◆ 作業一覧:
#1 ゴルフIIのインタビュー記事のうち、「白濱:そうです。元々はパンダが欲しかったんです。」から始まり「てるな」と思ったんですよね。」で終わる部分を一字一句そのまま書き写してください。
#2 ゴルフIIのインタビュー記事の内容を2文でまとめてください。
#3 ゴルフIIのインタビュー記事によると、米倉さんがアルファロメオ145や初代マーチなどの候補の中からゴルフIIを選んだのはなぜか、1〜2文で説明してください。

◆ 元の文書:
··········

今年は色づきの遅い外苑前のイチョウ並木。1台の黒いフォルクスワーゲン・ゴルフIIが路肩に停車した。降り立ったのはファッションモデルで著述家のラブリさんこと白濱イズミさん。白濱さんに続いて、愛犬のPenも嬉しそうに後部座席から降りてくる。もともとは「(初代の)フィアット・パンダが欲しかった」という白濱さんのリクエスト。はてさて、なぜ彼女はゴルフIIに乗ることになったのか? 80年代ドイツの世界的ベストセラーを、カービルダー・米倉強太が推す理由とは?

──白濱さんは元々、昔のフィアット・パンダが欲しかったって聞いたんですけど。

白濱:そうです。元々はパンダが欲しかったんです。

米倉:「じゃあ、一緒に見に行こう」という話をしていたんですよね。

──それがなぜにゴルフIIになったんでしょう。

白濱:強太くんが安全第一で考えてくれて、それで色々と調べてくれて「ワーゲンのゴルフIIが良いんじゃないか」って言ってくれたんです。

──デザインはもちろんとして、安全性も一緒に考えたんですね。

米倉:ゴルフII以外にもアルファロメオの145か、初代のマーチとか候補は色々ありました。ただその中でもやっぱり「ゴルフIIの鉄板が一番厚くて、安全性が確保されてるな」と思ったんですよね。

1980年に発売された初代フィアット・パンダ。ゴルフIに同じくデザインはジョルジエット・ジウジアーロ率いるイタル・デザイン。パンダという名前は中国マーケットを意識していたというウワサも。写真提供:fiat.com

私にサイズがちょうどいいゴルフII 

──他にもアルファロメオ 145とかも候補に挙がっていたんですね。どれもヤングクラシックなコンパクトカーですね。白濱さんはその辺のクルマはどうだったんですか。

米倉:あ。145のことはイズミちゃんには伝えてなかったね(笑)。

白濱:いま、それ知りました(笑)。

──あはは。だいぶ選択に強太さんの好みが反映されている感じですね。

白濱:そうです。私、見てもないですよ(笑)。

──そして、いつのまにかゴルフIIが目の前に現れました(笑)。さて、そんなゴルフはどうですか?

白濱:気に入ってます。見た目は可愛いですよ。大きすぎず小さすぎず、サイズもちょうど良いですね。

──ゴルフIIってもう30年も前のクルマですけど、白濱さんはいまどきのクルマが欲しいとは思わなかったんですか?

白濱:うーん。アリなんですけど、自分のスタイルで生活したいので、より愛着が湧くクルマというと自然に昔のクルマになっていくんです。ほんと「このクルマに落ち着いた」っていうか。

──初代フィアット・パンダが欲しかった感じで、角ばった古いクルマのイメージだったんですね。それでパンダって聞いて、強太さんが内心「あー、だめだな」と思ったんですね(笑)。

ゴルフII“驚き”の安全性能その1:高速で片側のタイヤがパンクしてもスピンを防ぐ「セルフスタビライジングステアリングシステム」を搭載している。

··········

◆ 資料:
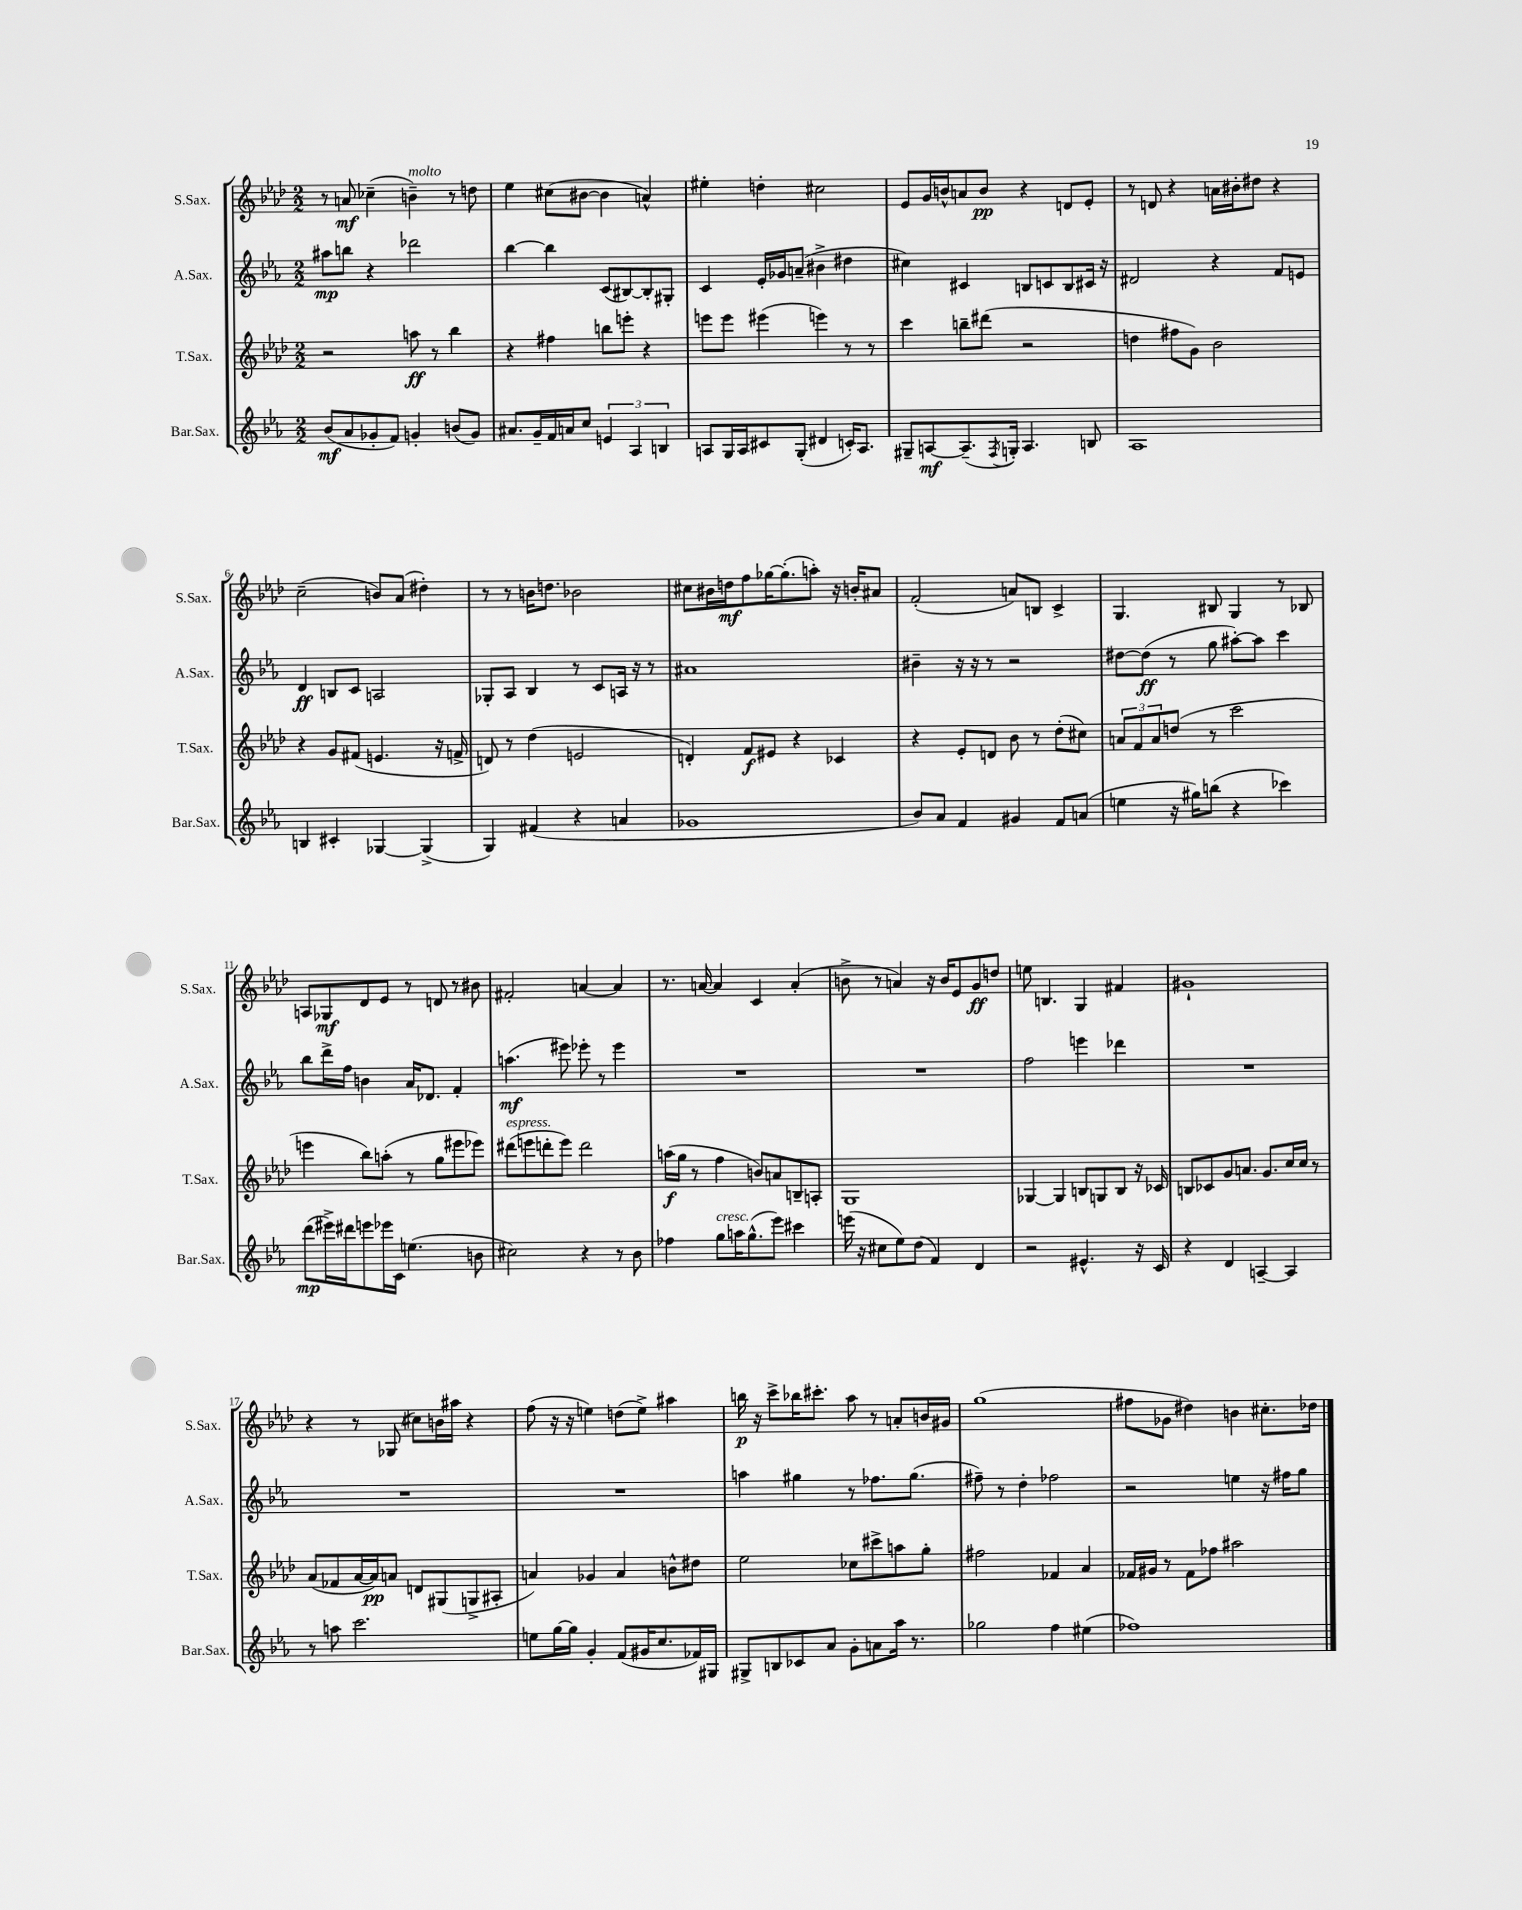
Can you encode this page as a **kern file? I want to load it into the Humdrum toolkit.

**kern	**kern	**kern	**kern
*staff4	*staff3	*staff2	*staff1
*clefG2	*clefG2	*clefG2	*clefG2
*k[b-e-a-]	*k[b-e-a-d-]	*k[b-e-a-]	*k[b-e-a-d-]
*M2/2	*M2/2	*M2/2	*M2/2
(8b-/L	2r	8aa#\L	8r
8a-/	.	8bb\J	8a/
8g-'/	.	4r	(4cc-~\
8f/J)	.	.	.
4g'/	8aa\	2ddd-\	4b~\)
.	8r	.	.
(8b/L	4bb-\	.	8r
8g/J)	.	.	8dd\
=	=	=	=
8.a#/L	4r	[4bb-\	4ee-\
16g~/L	.	.	.
16f/	4ff#\	4bb-\]	(8cc#\L
16a/J	.	.	.
8cc/J	.	.	[8b#\J
6e/	8bb\L	(8c/L	4b#\]
.	8eee'\J	[8B#/)	.
6A-/	.	.	.
.	4r	8B#'/]	4a^^/)
6B/	.	.	.
.	.	8G#'/J	.
=	=	=	=
8A/L	8eee\L	4c/	4ee#'\
16G/L	8eee\J	.	.
16A/J	.	.	.
8c#/	(4eee#\	16e-'/LL	4dd'\
.	.	16g-/J	.
(8G'/J	.	(8a~/J	.
4d#/	4eee\)	4b#^\	2cc#\
16c'/LK)	8r	4dd#\	.
8.A/J	.	.	.
.	8r	.	.
=	=	=	=
8G#~/L	4ccc\	4cc#\)	8e-/L
[8A/	.	.	16g/L
.	.	.	16b^^/J
(8.A~/]	8bb~\L	4c#/	8a/
.	(8ddd#\J	.	8b/J
8qF/	.	.	.
16G'/Jk)	.	.	.
4.A/	2r	8B/L	4r
.	.	8c/	.
.	.	8B/	8d/L
8B/	.	16c#/Jk	8e-'/J
.	.	16r	.
=	=	=	=
1A-	4dd\	2d#/	8r
.	.	.	8d/
.	8ff#\L	.	4r
.	8g\J)	.	.
.	2b-\	4r	16a\LL
.	.	.	16b#'\J
.	.	.	8dd#\J
.	.	8f/L	4r
.	.	8e/J	.
=	=	=	=
4B/	4r	4d/	(2cc~\
4c#'/	8g/L	8B/L	.
.	(8f#/J	8c/J	.
[4G-/	4.e/	2A/	8b/L)
.	.	.	(8a-/J
(4G-^/]	.	.	4dd#'\)
.	16r	.	.
.	16f^/	.	.
=	=	=	=
4G/)	8d/)	8G-'/L	8r
.	8r	8A-/J	8r
(4f#/	(4dd-\	4B-/	16b\LK
.	.	.	8.dd\J
4r	2e/	8r	2b-\
.	.	8c/L	.
4a/	.	16A/Jk	.
.	.	16r	.
.	.	8r	.
=	=	=	=
1g-	4d'/)	1a#	8cc#\L
.	.	.	16b#\L
.	.	.	16dd\J
.	8f/L	.	8ff\
.	8e#/J	.	[16gg-\K
.	.	.	(8.gg-'\]
.	4r	.	.
.	.	.	8aa'\J)
.	4c-/	.	16r
.	.	.	16b'/LK
.	.	.	8a#/J
=	=	=	=
8b-/L)	4r	4b#~\	(2f'/
8a-/J	.	.	.
4f/	8e-'/L	16r	.
.	.	16r	.
.	8d/J	8r	.
4g#/	8b-\	2r	8a/L)
.	8r	.	8B/J
8f/L	(8dd-'\L	.	4c^/
(8a/J	8cc#\J)	.	.
=	=	=	=
4ee\	12a/L	[8dd#\L	4.G/
.	12f/	.	.
.	.	(8dd#\]J	.
.	12a/	.	.
16r	(8dd/J	8r	.
16gg#\LK)	.	.	.
(8bb\J	8r	8gg\	8B#/
4r	2ccc\	[8aa#'\L)	4G/
.	.	8aa#\]J	.
4ccc-\)	.	4ccc\	8r
.	.	.	8B-/
=	=	=	=
(8ddd\L	4eee\	8bb-\L	8A/L
16eee#^\L)	.	16ddd^\L	8G-/
16ddd#\J	.	16ff\JJ	.
8eee\	8bb-\L)	4b\	8d-/
16eee-\L	(8aa'\J	.	8e-/J
16c\JJ	.	.	.
(4.ee\	8r	16a-/LK	8r
.	.	8.d-/J	.
.	8gg\L	.	8d/
.	8eee#\	4f'/	8r
8b\	8eee-\J)	.	8b#\
=	=	=	=
2cc#\)	(8ddd#\L	(4.aa\	2f#'/
.	8eee\	.	.
.	8ddd'\	.	.
.	8eee\J)	8eee#\)	.
4r	2ddd\	8eee-'\	[4a/
.	.	8r	.
8r	.	4eee-\	4a/]
8b-\	.	.	.
=	=	=	=
4ff-\	(16aa\LL	1r	8.r
.	16gg\JJ	.	.
.	8r	.	.
.	.	.	[16a/
8gg\L	4ff\	.	4a/]
16aa\K	.	.	.
(8.gg^^\	.	.	.
.	8b/L)	.	4c/
8eee-\J)	8a/	.	.
4ccc#\	8B~/	.	(4a'/
.	8A'/J	.	.
=	=	=	=
(16eee\	1G	1r	8b^\
16r	.	.	.
8cc#\L	.	.	8r
8ee-\)	.	.	4a/)
(8dd\J	.	.	.
4f/)	.	.	16r
.	.	.	16b/LK
.	.	.	8e-/
4d/	.	.	8g/
.	.	.	8dd/J
=	=	=	=
2r	[4G-/	2ff\	8ee\
.	.	.	4.B/
.	4G-/]	.	.
4.e#^^/	8B/L	4eee\	4G/
.	8G/	.	.
.	8B/J	4ddd-\	4f#/
16r	16r	.	.
16c/	16c-/	.	.
=	=	=	=
4r	8B/L	1r	1g#`
.	8c-/	.	.
4d/	8g/	.	.
.	8.a/J	.	.
[4A~/	.	.	.
.	8.g/L	.	.
4A/]	16cc/L	.	.
.	16cc/JJ	.	.
.	8r	.	.
=	=	=	=
8r	(8a-/L	1r	4r
8aa\	8f-/	.	.
2.ccc\	[16a-/L	.	8r
.	16a-/]J)	.	.
.	8a/J	.	(8G-/
.	8d/L	.	8cc#\L)
.	(8G#/	.	16b\L
.	.	.	16aa#\JJ
.	8G^/	.	4r
.	8A#'/J	.	.
=	=	=	=
8ee\L	4a/)	1r	(8ff\
[16gg\L	.	.	16r
16gg\]JJ	.	.	16r
4g'/	4g-/	.	4ee\)
(8f/L	4a/	.	(8dd\L
16g#/K	.	.	8ee^\J)
8.cc/	.	.	.
.	8b^^\L	.	4aa#\
16f-/L)	8dd#\J	.	.
16G#/JJ	.	.	.
=	=	=	=
8G#^/L	2ee-\	4aa\	16bb\
.	.	.	16r
8B/	.	.	8ccc^\L
8c-/	.	4gg#\	16bb-\K
.	.	.	8.ccc#'\J
8a-/J	.	.	.
8g'\L	8cc-\L	8r	8aa-\
8a\	8ccc#^\	8.ff-\L	8r
16aa-\Jk	8aa\	.	8a'/L
8.r	.	(8.gg#\J	.
.	8gg'\J	.	16b/L
.	.	.	16g#/JJ
=	=	=	=
2gg-\	2ff#\	8ff#~\)	(1gg
.	.	8r	.
.	.	4dd'\	.
4ff\	4f-/	2ff-\	.
(4ee#\	4a-/	.	.
=	=	=	=
1ff-)	16f-/LL	2r	8ff#\L
.	16g#/JJ	.	.
.	8r	.	8g-\J
.	8f-\L	.	4dd#\)
.	8ff-\J	.	.
.	2aa#\	4ee\	4b\
.	.	16r	8.cc#'\L
.	.	16ff#\LK	.
.	.	8gg\J	.
.	.	.	16dd-\Jk
==	==	==	==
*-	*-	*-	*-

··········

◆ 解答一覧:
#1
白濱:そうです。元々はパンダが欲しかったんです。

米倉:「じゃあ、一緒に見に行こう」という話をしていたんですよね。

──それがなぜにゴルフIIになったんでしょう。

白濱:強太くんが安全第一で考えてくれて、それで色々と調べてくれて「ワーゲンのゴルフIIが良いんじゃないか」って言ってくれたんです。

──デザインはもちろんとして、安全性も一緒に考えたんですね。

米倉:ゴルフII以外にもアルファロメオの145か、初代のマーチとか候補は色々ありました。ただその中でもやっぱり「ゴルフIIの鉄板が一番厚くて、安全性が確保されてるな」と思ったんですよね。

#2 白濱イズミさんはもともと初代フィアット・パンダが欲しかったが、安全第一で考えた米倉強太さんが色々と調べ、鉄板が一番厚くて安全性が確保されていると見たゴルフIIを勧めた。白濱さんは見た目が可愛く大きすぎず小さすぎないゴルフIIを気に入っており、自分のスタイルで生活したいので愛着が湧くクルマとして自然に昔のクルマを選ぶと話している。

#3 米倉さんは安全第一で考えており、候補の中でもゴルフIIの鉄板が一番厚く、安全性が確保されていると思ったからです。